* Required work:
Your answer must contain each line of the listing in which "lines" appears, copied in full.

* Data in this exercise:
****

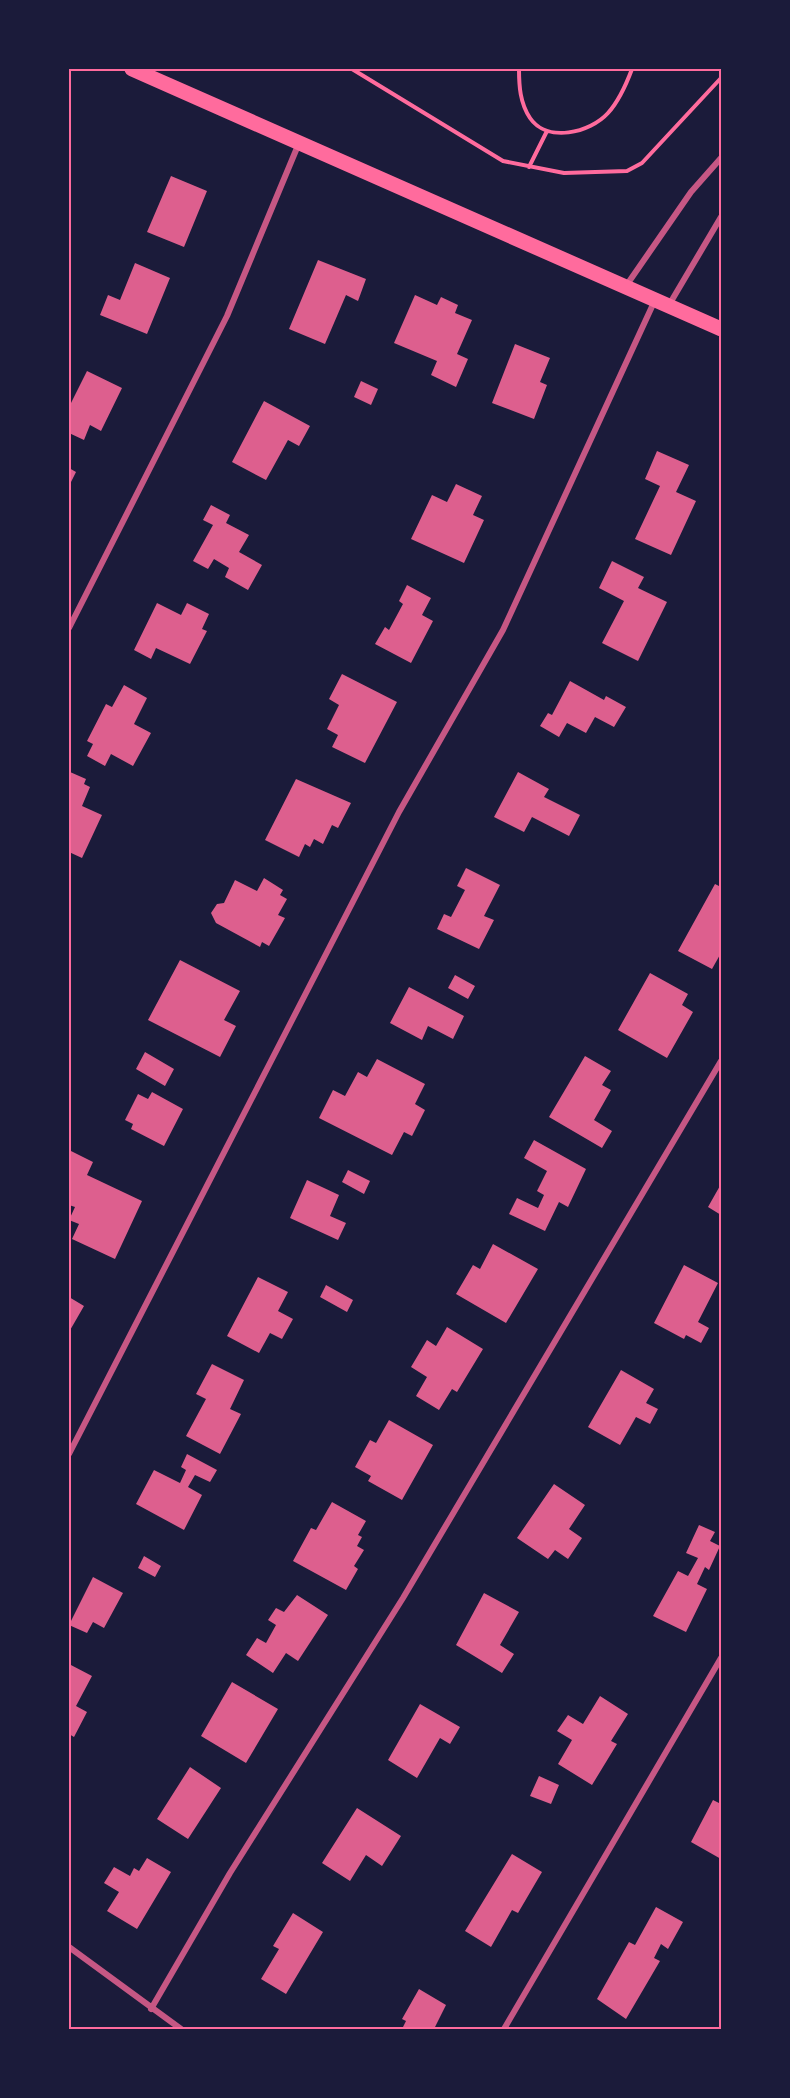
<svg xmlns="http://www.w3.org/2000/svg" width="790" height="2098" font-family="Jost,sans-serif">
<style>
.building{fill:#dd5f8e}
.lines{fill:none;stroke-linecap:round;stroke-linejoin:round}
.path{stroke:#ff6b9d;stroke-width:4}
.minor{stroke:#c65784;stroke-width:6}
.primary{stroke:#ff6b9d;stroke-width:15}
.neatline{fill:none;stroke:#ff6b9d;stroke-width:2}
</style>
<rect width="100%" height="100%" fill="#1b1b3a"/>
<path class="building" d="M 171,176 L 207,191 L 184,247 L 147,232 Z
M 318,260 L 366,279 L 358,301 L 346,295 L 325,344 L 289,329 Z
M 135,263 L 170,278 L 147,334 L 100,315 L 108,295 L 120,300 Z
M 415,295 L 437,305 L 441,297 L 458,305 L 455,313 L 472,320 L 457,354 L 468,359 L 456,387 L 431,375 L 437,361 L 394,343 Z
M 515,344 L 550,358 L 540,382 L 547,385 L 534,419 L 492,403 Z
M 87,371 L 122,388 L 101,431 L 90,425 L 84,440 L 69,433 L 69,402 L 71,403 Z
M 361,381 L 378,389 L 371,405 L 354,397 Z
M 264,401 L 310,426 L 299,446 L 288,440 L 266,480 L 232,462 Z
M 657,451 L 689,465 L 676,492 L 696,501 L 671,555 L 635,539 L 660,486 L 645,479 Z
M 69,468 L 76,472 L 69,486 Z
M 456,484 L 482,496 L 473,515 L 484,520 L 464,563 L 411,539 L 432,495 L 447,502 Z
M 211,505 L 230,515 L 226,523 L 249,535 L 239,552 L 262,565 L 248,590 L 225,577 L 229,568 L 214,559 L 208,569 L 193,561 L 213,525 L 203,520 Z
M 612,561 L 644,577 L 638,588 L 667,602 L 638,661 L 602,643 L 624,601 L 599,588 Z
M 407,585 L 431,598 L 422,615 L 433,621 L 411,663 L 375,644 L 385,627 L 389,630 L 403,604 L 399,601 Z
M 157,603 L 181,615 L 187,603 L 209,614 L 202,629 L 207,631 L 190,664 L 156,648 L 151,659 L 134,650 Z
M 342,674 L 397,702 L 365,763 L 332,747 L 338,735 L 327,729 L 339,705 L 329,699 Z
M 570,681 L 604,700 L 606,696 L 626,707 L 614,727 L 595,717 L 586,733 L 567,723 L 559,737 L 540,726 L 548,713 L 552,715 Z
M 124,685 L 147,698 L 134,724 L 151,733 L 133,766 L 111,754 L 105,766 L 87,756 L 93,744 L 87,741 L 106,704 L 112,707 Z
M 70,772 L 86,779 L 84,784 L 90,787 L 82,806 L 102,815 L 82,858 L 69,852 Z
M 518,772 L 549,789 L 544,797 L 580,815 L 569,836 L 532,817 L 524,832 L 494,817 Z
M 296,779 L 351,803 L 338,828 L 332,825 L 323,844 L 314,839 L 310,847 L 305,844 L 299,857 L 265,840 Z
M 466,868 L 500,885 L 484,916 L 494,920 L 479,949 L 437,929 L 444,914 L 451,917 L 465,890 L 457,886 Z
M 264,878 L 283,890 L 280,895 L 287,899 L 278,915 L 285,918 L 269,946 L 262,942 L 260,947 L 216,923 L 211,913 L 217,904 L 224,903 L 235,880 L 257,891 Z
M 715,884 L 721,887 L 721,953 L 712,969 L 678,951 Z
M 180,960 L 240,991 L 224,1020 L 236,1026 L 220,1057 L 148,1020 Z
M 650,973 L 688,994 L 682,1005 L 693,1012 L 667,1058 L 618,1030 Z
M 455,975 L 475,986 L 468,999 L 448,988 Z
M 409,987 L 464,1016 L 453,1039 L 428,1026 L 422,1040 L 390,1023 Z
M 145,1052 L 174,1069 L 165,1086 L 136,1069 Z
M 585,1056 L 611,1071 L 602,1085 L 611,1090 L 594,1120 L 612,1131 L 602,1148 L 549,1117 Z
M 377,1059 L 425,1084 L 415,1104 L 425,1110 L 412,1136 L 404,1132 L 392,1155 L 319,1118 L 333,1090 L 345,1096 L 358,1072 L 367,1077 Z
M 152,1092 L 183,1109 L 164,1146 L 131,1129 L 133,1124 L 125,1120 L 138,1094 L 148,1099 Z
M 534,1140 L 586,1169 L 568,1207 L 559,1202 L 545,1231 L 509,1214 L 517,1198 L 538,1208 L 544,1195 L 537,1191 L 547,1171 L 524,1158 Z
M 69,1150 L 93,1162 L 87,1175 L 142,1201 L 115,1259 L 72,1239 L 79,1224 L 69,1220 L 75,1207 L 69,1205 L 71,1186 L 69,1185 Z
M 348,1170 L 370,1181 L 364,1194 L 342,1182 Z
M 307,1180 L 339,1195 L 330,1216 L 346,1223 L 338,1240 L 290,1218 Z
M 721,1184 L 721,1215 L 708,1207 Z
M 493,1244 L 538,1269 L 506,1323 L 456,1294 L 473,1265 L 480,1269 Z
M 684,1265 L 718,1283 L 698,1322 L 709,1328 L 701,1343 L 686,1335 L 684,1339 L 654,1323 Z
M 258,1277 L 288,1292 L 278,1311 L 293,1319 L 282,1339 L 270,1333 L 259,1353 L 227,1336 Z
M 326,1285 L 353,1300 L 347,1312 L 320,1297 Z
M 69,1297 L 84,1306 L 69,1332 Z
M 447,1327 L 483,1349 L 457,1392 L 452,1389 L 439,1410 L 416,1396 L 427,1377 L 411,1367 L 427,1340 L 436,1346 Z
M 212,1364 L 244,1380 L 230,1409 L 241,1414 L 220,1454 L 186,1436 L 206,1399 L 196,1394 Z
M 621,1370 L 654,1389 L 646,1403 L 658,1409 L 650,1424 L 636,1417 L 620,1445 L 588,1427 Z
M 389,1420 L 433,1445 L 402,1500 L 368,1481 L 371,1476 L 355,1467 L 370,1440 L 376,1443 Z
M 187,1454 L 217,1470 L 210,1482 L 195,1475 L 188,1487 L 202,1495 L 184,1530 L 136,1504 L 154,1470 L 180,1483 L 186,1470 L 181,1467 Z
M 554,1484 L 585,1505 L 569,1529 L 582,1538 L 568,1559 L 555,1550 L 548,1559 L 517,1538 Z
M 332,1502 L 366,1521 L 358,1535 L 362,1537 L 357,1546 L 364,1550 L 354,1566 L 358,1569 L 346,1590 L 293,1561 L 311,1528 L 316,1530 Z
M 699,1525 L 715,1532 L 710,1541 L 720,1546 L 709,1570 L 705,1567 L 697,1584 L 707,1589 L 686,1632 L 653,1616 L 678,1571 L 688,1576 L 698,1558 L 686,1553 Z
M 144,1556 L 161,1566 L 155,1577 L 138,1568 Z
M 93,1577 L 123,1593 L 104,1628 L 93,1622 L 87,1633 L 69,1625 Z
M 484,1593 L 519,1612 L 500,1645 L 514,1654 L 502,1673 L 456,1645 Z
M 297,1595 L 328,1615 L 298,1661 L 286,1653 L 273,1673 L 246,1655 L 257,1638 L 266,1643 L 276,1625 L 268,1620 L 276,1608 L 284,1612 Z
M 69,1664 L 92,1676 L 76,1706 L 87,1712 L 74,1737 L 69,1734 Z
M 232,1682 L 278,1709 L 246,1763 L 201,1736 Z
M 600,1696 L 628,1714 L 611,1741 L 617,1744 L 592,1785 L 558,1764 L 572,1740 L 557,1731 L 568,1715 L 583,1724 Z
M 420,1704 L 460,1727 L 450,1744 L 440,1738 L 417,1778 L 388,1760 Z
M 190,1767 L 221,1788 L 188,1839 L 157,1819 Z
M 539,1776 L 559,1785 L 551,1804 L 530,1796 Z
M 713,1800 L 719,1803 L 721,1800 L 721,1859 L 691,1842 Z
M 357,1808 L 401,1836 L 382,1866 L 366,1855 L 350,1881 L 322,1863 Z
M 512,1854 L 542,1872 L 518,1913 L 512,1910 L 491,1947 L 465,1931 Z
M 147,1858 L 171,1872 L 137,1929 L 107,1911 L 119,1892 L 104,1883 L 114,1867 L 130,1876 L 134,1868 L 139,1871 Z
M 656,1907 L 683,1922 L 668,1949 L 661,1944 L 654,1958 L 660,1961 L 626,2019 L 597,1999 L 629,1942 L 635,1945 Z
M 293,1913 L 323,1932 L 286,1994 L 261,1979 L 279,1949 L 273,1946 Z
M 419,1989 L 446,2005 L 434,2029 L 402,2029 L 406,2021 L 402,2019 Z"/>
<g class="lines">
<path class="path" d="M 352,69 L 503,161 L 564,173 L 627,171 L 642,163 L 721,78
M 519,69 C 519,86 520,103 530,118 C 547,143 590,133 608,113 C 619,101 626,85 632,69
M 529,167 L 547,131"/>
<path class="minor" d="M 626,286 L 691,192 L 721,158
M 669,305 L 721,217
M 69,628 L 227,316 L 299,143
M 69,1454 L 399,812 L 503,630 L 655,300
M 69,1947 L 181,2029
M 151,2009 L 230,1873 L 403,1598 L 721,1061
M 504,2029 L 721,1658"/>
<path class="primary" d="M 132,69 L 721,329"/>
</g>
<rect width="790" height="2098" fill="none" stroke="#1b1b3a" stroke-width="141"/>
<rect x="70" y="70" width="650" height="1958" class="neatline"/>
</svg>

****

* Reply to the exercise:
.lines{fill:none;stroke-linecap:round;stroke-linejoin:round}
<g class="lines">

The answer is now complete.